● **Task directions**:
Exact reproduction is required for the lines below starting at the line with "503 814 133.49" and ending at the line with "970 520 0.63", both included. No other lines, and no pictures.

● **Data to process**:
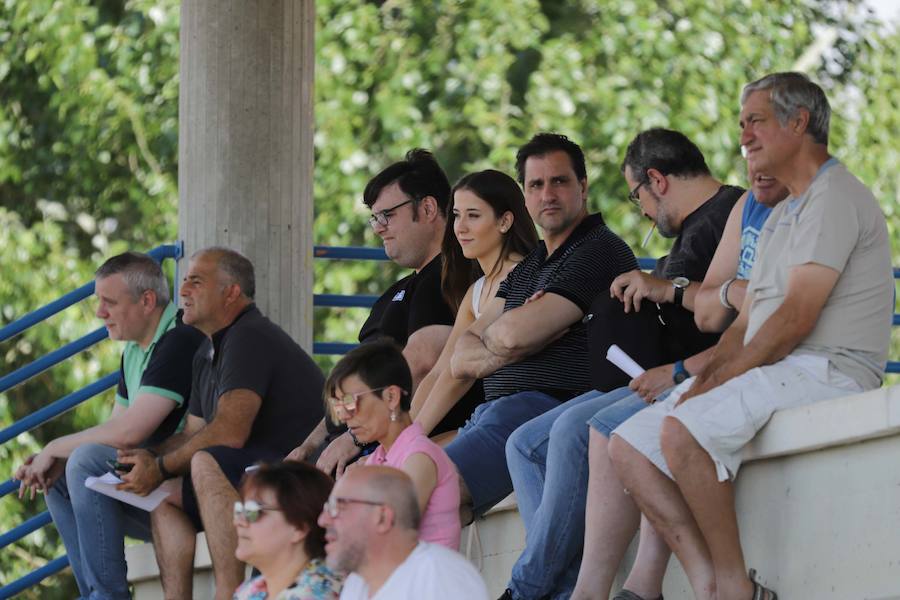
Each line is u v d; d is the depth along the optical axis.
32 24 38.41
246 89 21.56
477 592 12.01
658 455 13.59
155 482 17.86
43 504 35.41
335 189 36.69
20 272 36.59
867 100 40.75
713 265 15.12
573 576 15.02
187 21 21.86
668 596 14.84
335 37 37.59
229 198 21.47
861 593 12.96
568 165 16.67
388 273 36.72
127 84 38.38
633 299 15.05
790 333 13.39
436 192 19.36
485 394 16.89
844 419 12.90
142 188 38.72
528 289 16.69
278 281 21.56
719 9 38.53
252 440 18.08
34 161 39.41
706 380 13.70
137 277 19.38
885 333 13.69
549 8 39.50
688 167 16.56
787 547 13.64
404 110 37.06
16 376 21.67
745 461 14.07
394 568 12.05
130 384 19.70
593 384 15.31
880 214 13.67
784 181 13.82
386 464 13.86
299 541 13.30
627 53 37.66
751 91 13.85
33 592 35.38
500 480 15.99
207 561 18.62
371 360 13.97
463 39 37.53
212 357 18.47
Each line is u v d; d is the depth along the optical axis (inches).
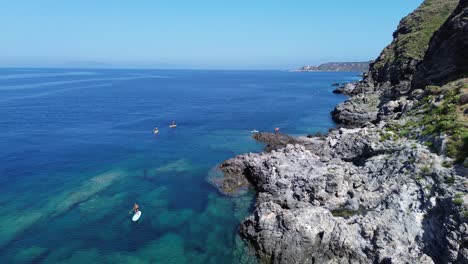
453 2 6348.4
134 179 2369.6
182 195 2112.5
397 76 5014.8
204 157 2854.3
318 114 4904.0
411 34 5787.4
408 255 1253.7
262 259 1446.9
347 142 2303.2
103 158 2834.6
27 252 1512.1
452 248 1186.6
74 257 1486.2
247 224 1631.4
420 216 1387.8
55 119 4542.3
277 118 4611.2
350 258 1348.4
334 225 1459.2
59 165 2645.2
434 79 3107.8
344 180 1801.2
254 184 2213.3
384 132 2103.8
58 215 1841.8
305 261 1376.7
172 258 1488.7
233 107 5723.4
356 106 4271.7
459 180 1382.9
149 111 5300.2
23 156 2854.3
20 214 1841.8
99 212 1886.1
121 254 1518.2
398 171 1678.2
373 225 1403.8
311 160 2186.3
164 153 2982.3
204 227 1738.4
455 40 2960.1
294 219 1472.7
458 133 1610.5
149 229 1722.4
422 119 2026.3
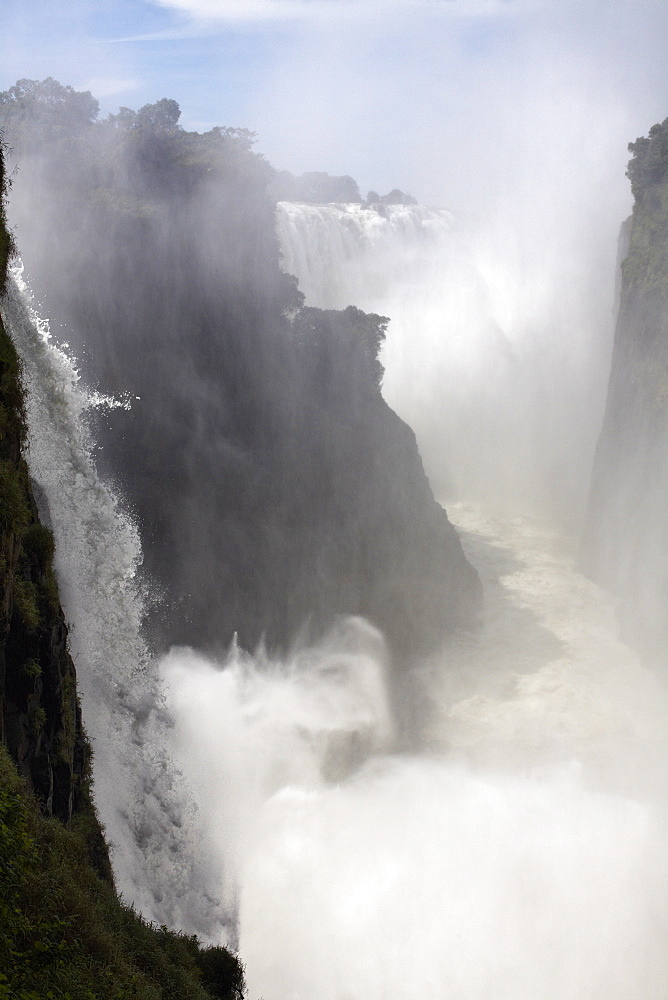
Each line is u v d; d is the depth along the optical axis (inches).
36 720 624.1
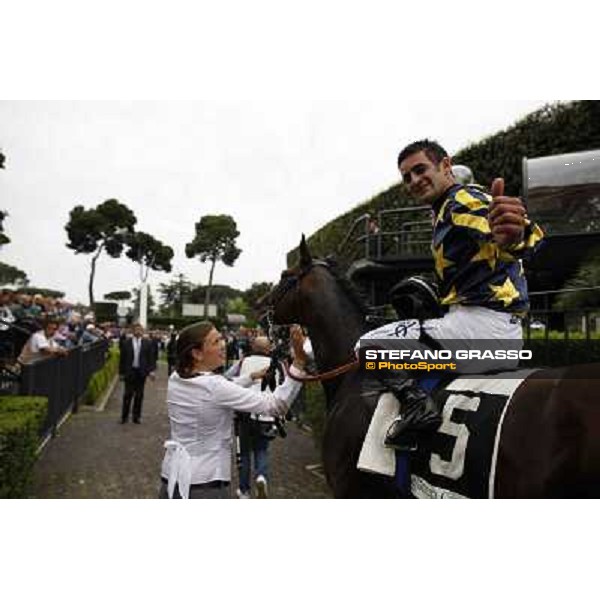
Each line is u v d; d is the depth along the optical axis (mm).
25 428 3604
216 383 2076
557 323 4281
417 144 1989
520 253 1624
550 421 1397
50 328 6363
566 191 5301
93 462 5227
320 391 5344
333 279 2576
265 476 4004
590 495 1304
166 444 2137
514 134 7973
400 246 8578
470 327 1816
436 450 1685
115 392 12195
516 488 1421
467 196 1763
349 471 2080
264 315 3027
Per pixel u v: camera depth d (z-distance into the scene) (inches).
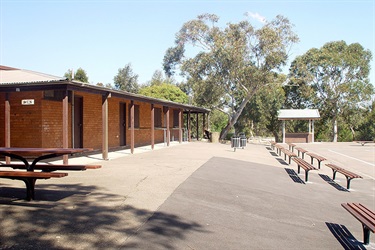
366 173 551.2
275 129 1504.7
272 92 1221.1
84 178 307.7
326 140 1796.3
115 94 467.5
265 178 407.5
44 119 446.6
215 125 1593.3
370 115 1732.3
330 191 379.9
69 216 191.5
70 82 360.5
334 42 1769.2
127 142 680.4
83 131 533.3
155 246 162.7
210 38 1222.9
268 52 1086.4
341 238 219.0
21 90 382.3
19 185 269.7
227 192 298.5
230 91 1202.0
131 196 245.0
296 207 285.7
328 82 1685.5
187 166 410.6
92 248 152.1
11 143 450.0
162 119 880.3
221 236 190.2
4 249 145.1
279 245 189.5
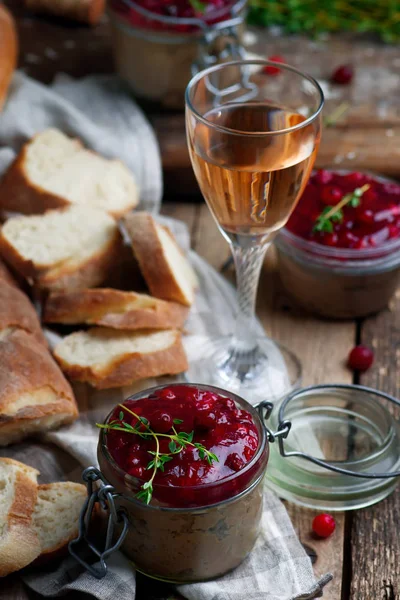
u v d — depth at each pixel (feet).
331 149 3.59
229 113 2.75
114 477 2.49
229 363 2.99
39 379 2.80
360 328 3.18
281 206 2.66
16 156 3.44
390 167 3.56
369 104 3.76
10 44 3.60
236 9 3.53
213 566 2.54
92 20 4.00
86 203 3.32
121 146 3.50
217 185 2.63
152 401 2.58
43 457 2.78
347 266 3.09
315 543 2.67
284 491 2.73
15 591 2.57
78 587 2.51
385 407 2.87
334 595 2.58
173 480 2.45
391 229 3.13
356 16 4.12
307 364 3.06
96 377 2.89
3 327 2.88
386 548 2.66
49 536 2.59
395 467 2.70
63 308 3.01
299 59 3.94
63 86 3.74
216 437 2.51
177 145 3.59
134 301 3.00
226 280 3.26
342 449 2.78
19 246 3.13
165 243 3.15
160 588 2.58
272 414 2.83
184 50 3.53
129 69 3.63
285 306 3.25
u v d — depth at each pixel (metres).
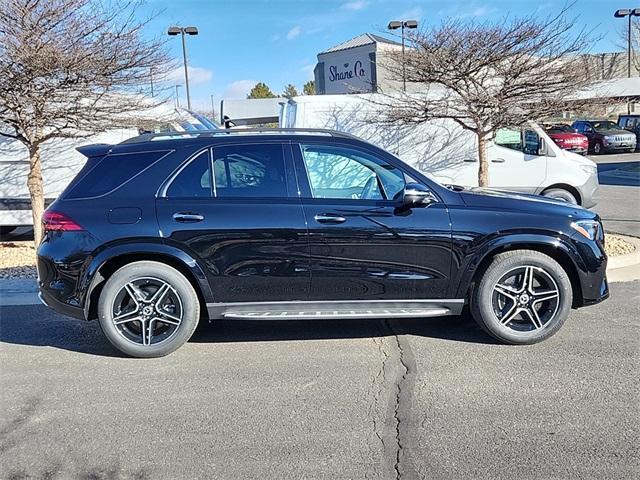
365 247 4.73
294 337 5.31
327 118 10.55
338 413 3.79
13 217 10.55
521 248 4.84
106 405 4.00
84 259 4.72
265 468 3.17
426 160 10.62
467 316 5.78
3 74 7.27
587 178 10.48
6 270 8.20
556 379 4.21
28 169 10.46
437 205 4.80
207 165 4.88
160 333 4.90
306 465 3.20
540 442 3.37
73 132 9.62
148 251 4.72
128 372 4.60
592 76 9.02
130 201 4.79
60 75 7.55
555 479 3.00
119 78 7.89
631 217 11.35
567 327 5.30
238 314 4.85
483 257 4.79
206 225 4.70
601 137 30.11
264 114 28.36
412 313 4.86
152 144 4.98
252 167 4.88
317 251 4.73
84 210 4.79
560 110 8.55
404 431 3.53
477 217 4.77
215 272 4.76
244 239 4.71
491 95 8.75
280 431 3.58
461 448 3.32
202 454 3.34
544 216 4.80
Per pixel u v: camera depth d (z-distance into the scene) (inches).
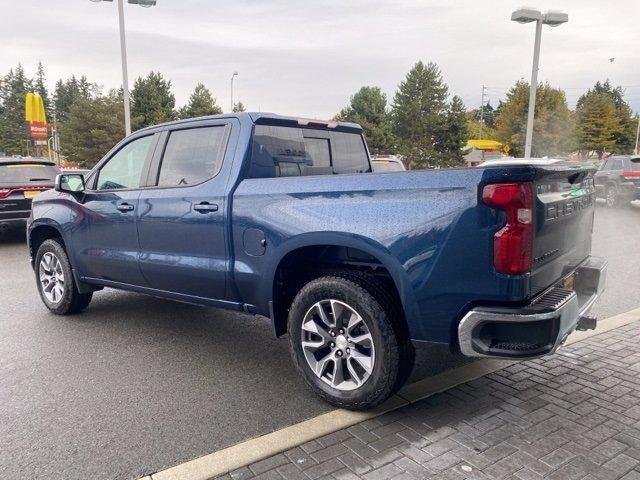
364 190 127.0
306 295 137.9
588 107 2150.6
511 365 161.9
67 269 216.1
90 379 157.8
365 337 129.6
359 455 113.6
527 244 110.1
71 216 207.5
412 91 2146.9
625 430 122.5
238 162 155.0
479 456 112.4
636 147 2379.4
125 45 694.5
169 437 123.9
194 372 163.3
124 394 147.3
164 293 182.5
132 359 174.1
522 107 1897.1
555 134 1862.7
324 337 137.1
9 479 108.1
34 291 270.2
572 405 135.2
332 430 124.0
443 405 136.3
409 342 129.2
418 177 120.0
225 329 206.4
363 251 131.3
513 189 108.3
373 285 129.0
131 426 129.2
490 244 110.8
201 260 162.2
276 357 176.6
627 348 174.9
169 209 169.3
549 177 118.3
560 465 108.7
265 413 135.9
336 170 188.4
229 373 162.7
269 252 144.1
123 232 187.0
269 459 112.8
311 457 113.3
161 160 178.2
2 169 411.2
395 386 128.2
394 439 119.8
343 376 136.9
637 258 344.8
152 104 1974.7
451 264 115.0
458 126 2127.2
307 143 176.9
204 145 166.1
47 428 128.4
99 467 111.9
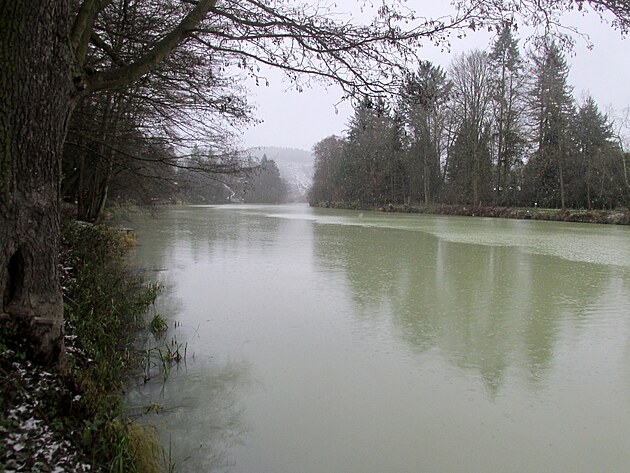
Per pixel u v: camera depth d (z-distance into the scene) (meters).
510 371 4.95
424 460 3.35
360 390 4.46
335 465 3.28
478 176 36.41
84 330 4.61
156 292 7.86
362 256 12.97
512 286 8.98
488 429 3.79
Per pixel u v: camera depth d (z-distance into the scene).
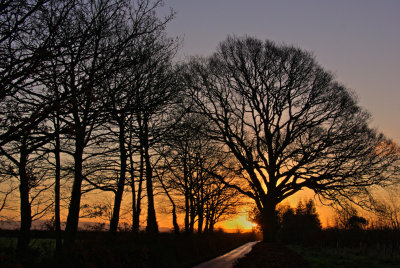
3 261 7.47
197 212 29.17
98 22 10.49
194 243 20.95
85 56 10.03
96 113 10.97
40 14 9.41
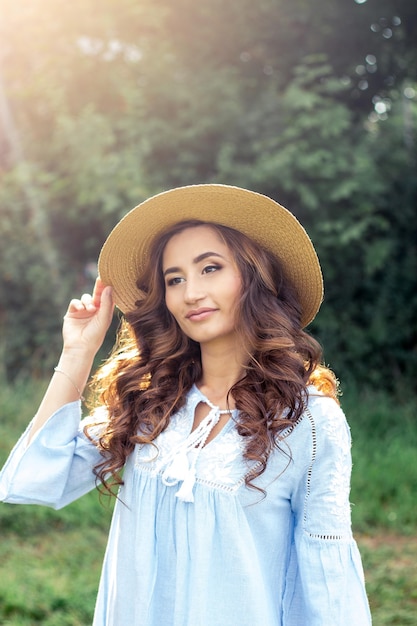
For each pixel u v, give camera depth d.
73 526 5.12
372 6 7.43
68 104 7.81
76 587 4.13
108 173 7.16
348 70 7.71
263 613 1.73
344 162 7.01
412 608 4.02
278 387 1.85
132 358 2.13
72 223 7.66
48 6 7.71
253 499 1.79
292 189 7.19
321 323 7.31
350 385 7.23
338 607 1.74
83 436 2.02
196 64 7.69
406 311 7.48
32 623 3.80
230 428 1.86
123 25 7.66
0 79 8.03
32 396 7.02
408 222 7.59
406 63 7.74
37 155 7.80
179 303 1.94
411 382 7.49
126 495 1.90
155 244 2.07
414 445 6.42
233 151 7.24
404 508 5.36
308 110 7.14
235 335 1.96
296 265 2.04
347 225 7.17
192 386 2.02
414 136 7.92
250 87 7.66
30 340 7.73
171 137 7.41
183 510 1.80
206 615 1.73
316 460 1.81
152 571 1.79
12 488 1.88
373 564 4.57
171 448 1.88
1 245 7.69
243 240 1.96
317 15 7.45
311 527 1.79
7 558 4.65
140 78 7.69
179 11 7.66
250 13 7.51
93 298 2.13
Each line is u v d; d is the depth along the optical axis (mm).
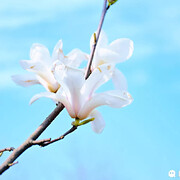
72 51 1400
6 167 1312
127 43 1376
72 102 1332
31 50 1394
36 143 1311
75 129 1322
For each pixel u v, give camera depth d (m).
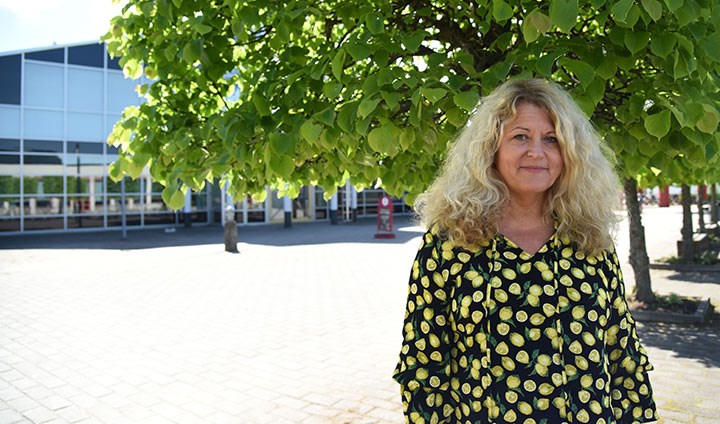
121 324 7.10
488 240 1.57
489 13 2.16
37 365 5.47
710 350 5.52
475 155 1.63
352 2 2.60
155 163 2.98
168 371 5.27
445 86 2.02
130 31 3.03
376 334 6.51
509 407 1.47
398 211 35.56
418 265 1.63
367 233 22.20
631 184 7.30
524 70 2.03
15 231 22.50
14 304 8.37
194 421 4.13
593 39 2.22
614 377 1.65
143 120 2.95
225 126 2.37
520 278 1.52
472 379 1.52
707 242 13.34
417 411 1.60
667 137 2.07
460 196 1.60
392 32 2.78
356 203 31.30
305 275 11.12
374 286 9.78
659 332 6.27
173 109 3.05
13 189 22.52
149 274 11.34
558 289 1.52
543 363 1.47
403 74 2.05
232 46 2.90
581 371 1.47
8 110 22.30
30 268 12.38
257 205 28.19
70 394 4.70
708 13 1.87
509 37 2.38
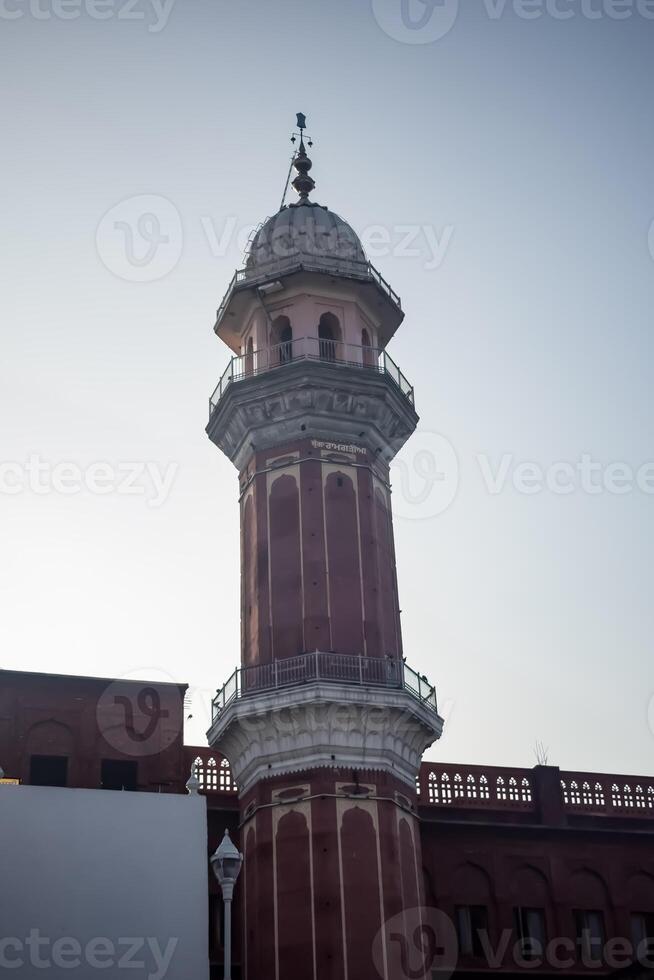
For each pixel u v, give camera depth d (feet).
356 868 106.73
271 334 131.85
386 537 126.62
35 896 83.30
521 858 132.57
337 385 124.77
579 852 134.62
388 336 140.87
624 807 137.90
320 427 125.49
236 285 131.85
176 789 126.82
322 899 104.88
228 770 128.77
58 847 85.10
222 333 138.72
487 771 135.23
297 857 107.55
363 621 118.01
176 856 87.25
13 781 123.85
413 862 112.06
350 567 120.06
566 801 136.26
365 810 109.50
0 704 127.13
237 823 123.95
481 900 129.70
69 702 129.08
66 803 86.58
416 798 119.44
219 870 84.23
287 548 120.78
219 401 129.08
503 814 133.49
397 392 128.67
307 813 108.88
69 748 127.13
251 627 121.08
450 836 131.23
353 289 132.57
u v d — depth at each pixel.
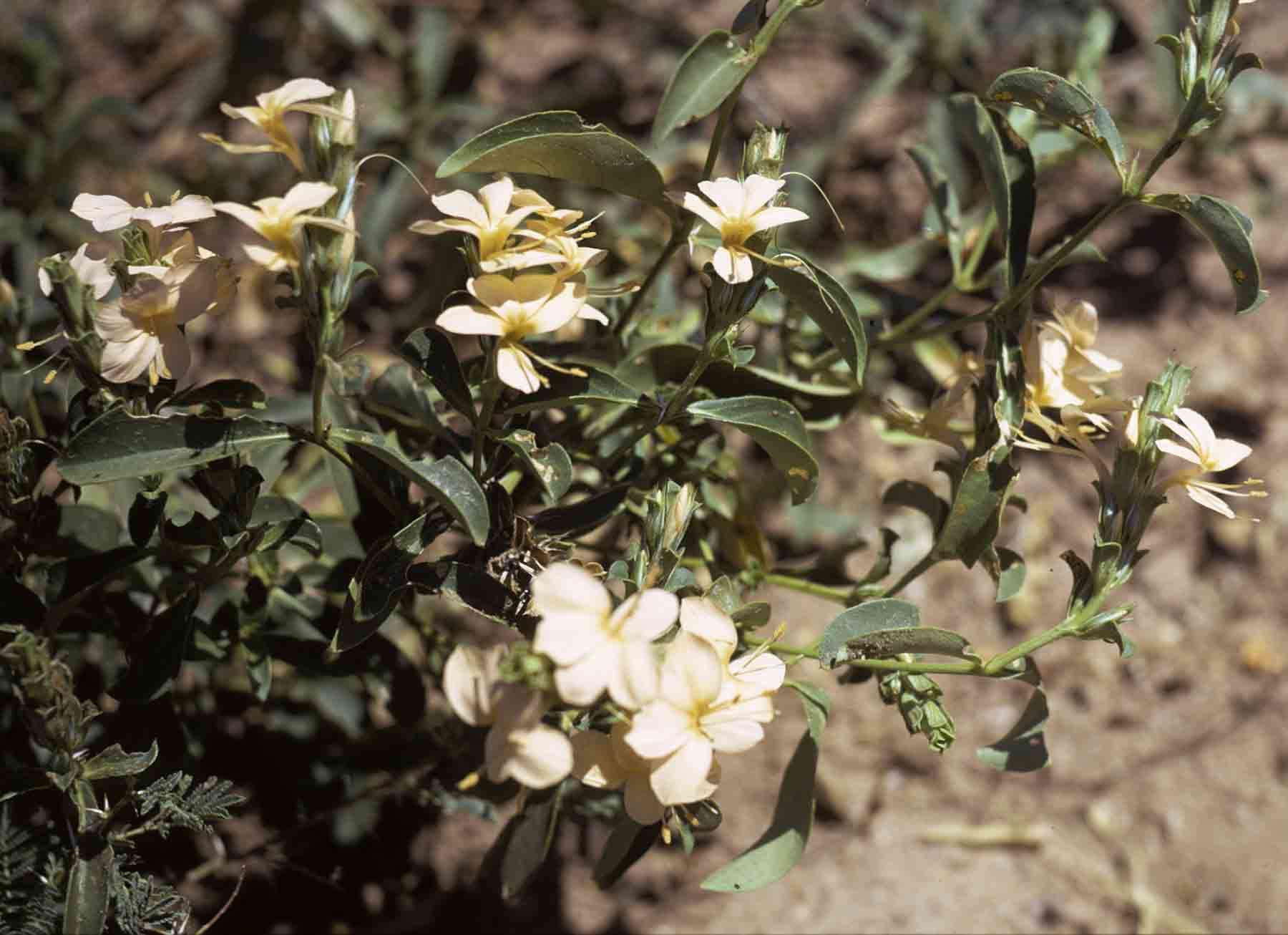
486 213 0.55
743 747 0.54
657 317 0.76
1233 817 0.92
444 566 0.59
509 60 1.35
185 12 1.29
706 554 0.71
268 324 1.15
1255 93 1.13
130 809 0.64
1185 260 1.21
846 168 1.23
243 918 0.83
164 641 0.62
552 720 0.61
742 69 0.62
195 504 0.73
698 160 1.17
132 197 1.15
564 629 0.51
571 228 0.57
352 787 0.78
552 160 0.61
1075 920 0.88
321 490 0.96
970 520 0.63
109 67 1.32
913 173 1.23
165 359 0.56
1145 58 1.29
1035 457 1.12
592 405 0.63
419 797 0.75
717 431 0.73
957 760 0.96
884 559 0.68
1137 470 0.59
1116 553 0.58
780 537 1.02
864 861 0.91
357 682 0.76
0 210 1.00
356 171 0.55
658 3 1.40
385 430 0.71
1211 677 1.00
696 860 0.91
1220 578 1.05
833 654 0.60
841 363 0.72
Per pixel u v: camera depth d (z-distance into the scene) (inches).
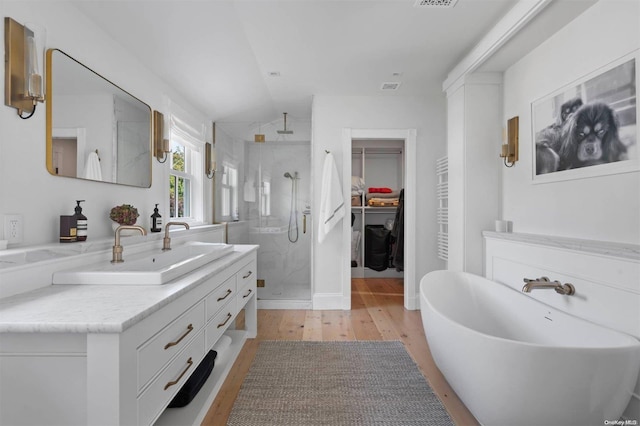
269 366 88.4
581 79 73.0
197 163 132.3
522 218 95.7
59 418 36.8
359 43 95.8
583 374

● **Completed task**:
503 814 133.49
397 392 128.67
307 813 108.88
69 748 127.13
251 627 121.08
450 836 131.23
353 289 132.57
u v d — depth at each pixel.
486 213 0.55
743 747 0.54
657 317 0.76
1233 817 0.92
444 566 0.59
509 60 1.35
185 12 1.29
706 554 0.71
268 324 1.15
1255 93 1.13
130 809 0.64
1185 260 1.21
846 168 1.23
243 918 0.83
164 641 0.62
552 720 0.61
742 69 0.62
195 504 0.73
698 160 1.17
132 197 1.15
564 629 0.51
571 228 0.57
352 787 0.78
552 160 0.61
1075 920 0.88
321 490 0.96
970 520 0.63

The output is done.